Chapitre 21: Tout est ta faute
- Stéphane ? Criai-je.
Je ne vois que du noir autour de moi, il fait si sombre, mais je sais qu'il n'est pas très loin de moi. Je le sens... Si près et pourtant si loin. Je n'arrive pas à voir plus loin que deux centimètres devant moi, c'est étrange. Je ne vois rien pourtant ,je sais qu'il est quelque part ici.
- Stéphane répond moi s'il te plaît. Hurlais-je en tournant autour de moi à sa recherche.
Je ferme mes yeux pour essayer d'écouter plus attentivement et je commence à entendre un bruit sur ma droite. Sans aucune réflexion, je commence à courir vers ce bruit qui se fait de plus en plus fort en m'approchant. Je trébuche très souvent à cause de la pénombre et du sol instable, mais je continue de courir toujours plus vite. Plus je m'approche plus je distingue quel est le bruit. C'est un cri à l'aide. Je cours encore plus vite et j'arrive enfin devant un arbre et quelqu'un allongé dessus plein de sang. Je m'approche et je vois Stéphane.
- Stéphane !
Je cours vers lui les larmes aux yeux en posant mes mains sur sa blessure par instinct en l'empêchant de mourir.

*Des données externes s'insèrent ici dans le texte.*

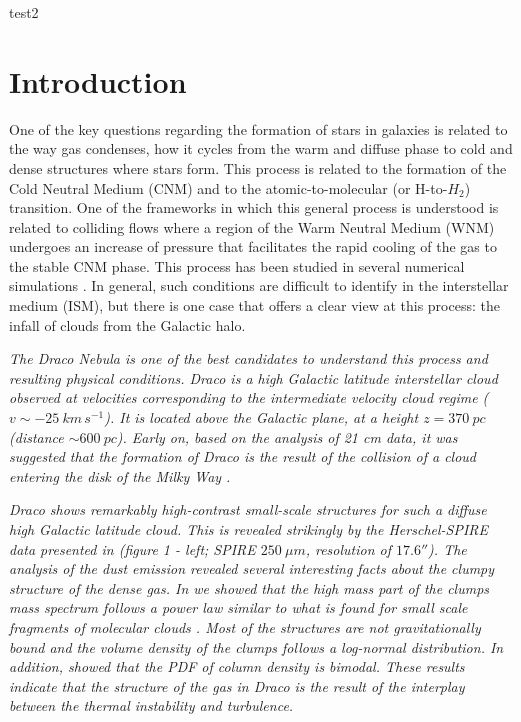 \documentclass[traditabstract]{aa}
\begin{document}
test2

\section{Introduction}

   One of the key questions regarding the formation of stars in galaxies is related to the way gas condenses, how it cycles from the warm and diffuse phase to cold and dense structures where stars form. This process is related to the formation of the Cold Neutral Medium (CNM) and to the atomic-to-molecular (or H-to-$H_2$) transition. One of the frameworks in which this general process is understood is related to colliding flows where a region of the Warm Neutral Medium (WNM) undergoes an increase of pressure that facilitates the rapid cooling of the gas to the stable CNM phase. This process has been studied in several numerical simulations \citep{Hennebelle_1999,Audit_2005,Vazquez_2006,Hennebelle_2007,Inoue_2009,Saury_2014}. In general, such conditions are difficult to identify in the interstellar medium (ISM), but there is one case that offers a clear view at this process: the infall of clouds from the Galactic halo.

\textit{   The Draco Nebula is one of the best candidates to understand this process and resulting physical conditions. Draco is a high Galactic latitude interstellar cloud observed at velocities corresponding to the intermediate velocity cloud regime ($v\sim -25\: km\, s^{-1}$). It is located above the Galactic plane, at a height $z=370\: pc$ (distance $\sim 600\: pc$).  Early on, based on the analysis of 21 cm data, it was suggested that the formation of Draco is the result of the collision of a cloud entering the disk of the Milky Way \citep{Goerigk_1983}.}

\textit{   Draco shows remarkably high-contrast small-scale structures for such a diffuse high Galactic latitude cloud. This is revealed strikingly by the \emph{Herschel}-SPIRE data presented in \cite{MAMD_2017b} (figure 1 - left; SPIRE $250\: \mu m$, resolution of $17.6''$).
The analysis of the dust emission revealed several interesting facts about the clumpy structure of the dense gas. In \cite{MAMD_2017b} we showed that the high mass part of the clumps mass spectrum follows a power law similar to what is found for small scale fragments of molecular clouds \cite{Peretto_2010}. Most of the structures are not gravitationally bound and the volume density of the clumps follows a log-normal distribution. In addition, \cite{Schneider_2017} showed that the PDF of column density is bimodal. These results indicate that the structure of the gas in Draco is the result of the interplay between the thermal instability and turbulence.}
\end{document}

- Non, non, ça va aller, je suis là maintenant. Dis-je en regardant partout sur sa blessure ne sachant quoi faire de plus.

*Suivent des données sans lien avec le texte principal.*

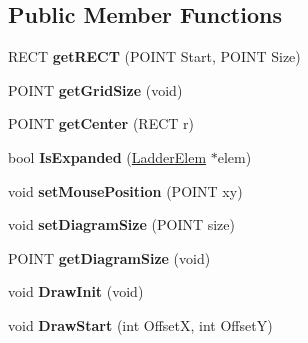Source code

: \subsection*{Public Member Functions}
\begin{DoxyCompactItemize}
\item 
\hypertarget{class_ladder_g_u_i_a0b0c55332cf4f1ebfbe5b87fda50a3bc}{R\-E\-C\-T {\bfseries get\-R\-E\-C\-T} (P\-O\-I\-N\-T Start, P\-O\-I\-N\-T Size)}\label{class_ladder_g_u_i_a0b0c55332cf4f1ebfbe5b87fda50a3bc}

\item 
\hypertarget{class_ladder_g_u_i_a8426c5bd79550bcf490a0ce29a66fd4d}{P\-O\-I\-N\-T {\bfseries get\-Grid\-Size} (void)}\label{class_ladder_g_u_i_a8426c5bd79550bcf490a0ce29a66fd4d}

\item 
\hypertarget{class_ladder_g_u_i_a2e604e47d26e0897791c3b9c682f51e5}{P\-O\-I\-N\-T {\bfseries get\-Center} (R\-E\-C\-T r)}\label{class_ladder_g_u_i_a2e604e47d26e0897791c3b9c682f51e5}

\item 
\hypertarget{class_ladder_g_u_i_ae1b37dcde73b507f8536fecd271557ba}{bool {\bfseries Is\-Expanded} (\hyperlink{class_ladder_elem}{Ladder\-Elem} $\ast$elem)}\label{class_ladder_g_u_i_ae1b37dcde73b507f8536fecd271557ba}

\item 
\hypertarget{class_ladder_g_u_i_a4510c9be8e36838cc79460a37c35f5bf}{void {\bfseries set\-Mouse\-Position} (P\-O\-I\-N\-T xy)}\label{class_ladder_g_u_i_a4510c9be8e36838cc79460a37c35f5bf}

\item 
\hypertarget{class_ladder_g_u_i_a41d24a0adc071b4bd2b020f53f6452f3}{void {\bfseries set\-Diagram\-Size} (P\-O\-I\-N\-T size)}\label{class_ladder_g_u_i_a41d24a0adc071b4bd2b020f53f6452f3}

\item 
\hypertarget{class_ladder_g_u_i_ae44faaf1fc7153aa0859c001d1293c60}{P\-O\-I\-N\-T {\bfseries get\-Diagram\-Size} (void)}\label{class_ladder_g_u_i_ae44faaf1fc7153aa0859c001d1293c60}

\item 
\hypertarget{class_ladder_g_u_i_adaddaa4612d67211fc6c8ba7f76c2ae4}{void {\bfseries Draw\-Init} (void)}\label{class_ladder_g_u_i_adaddaa4612d67211fc6c8ba7f76c2ae4}

\item 
\hypertarget{class_ladder_g_u_i_aac5fdbae15dc7d7fa4f222470e9146f2}{void {\bfseries Draw\-Start} (int Offset\-X, int Offset\-Y)}\label{class_ladder_g_u_i_aac5fdbae15dc7d7fa4f222470e9146f2}


\end{DoxyCompactItemize}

Tellement de sang en coule entre mes doigts et les siens. Non, ce n'est pas possible...
- Lucie... Dit-il mal en point en approchant sa main avec difficulté vers moi.
- Non ,je ne vais pas te laisser, pas cette fois. Dis-je en continuant d'appuyer sur sa blessure pour éviter qu'il perde tout son sang.
- Lucie... Dit-il en posant sa main pleine de sang sur ma joue ce qui me force à le regarder.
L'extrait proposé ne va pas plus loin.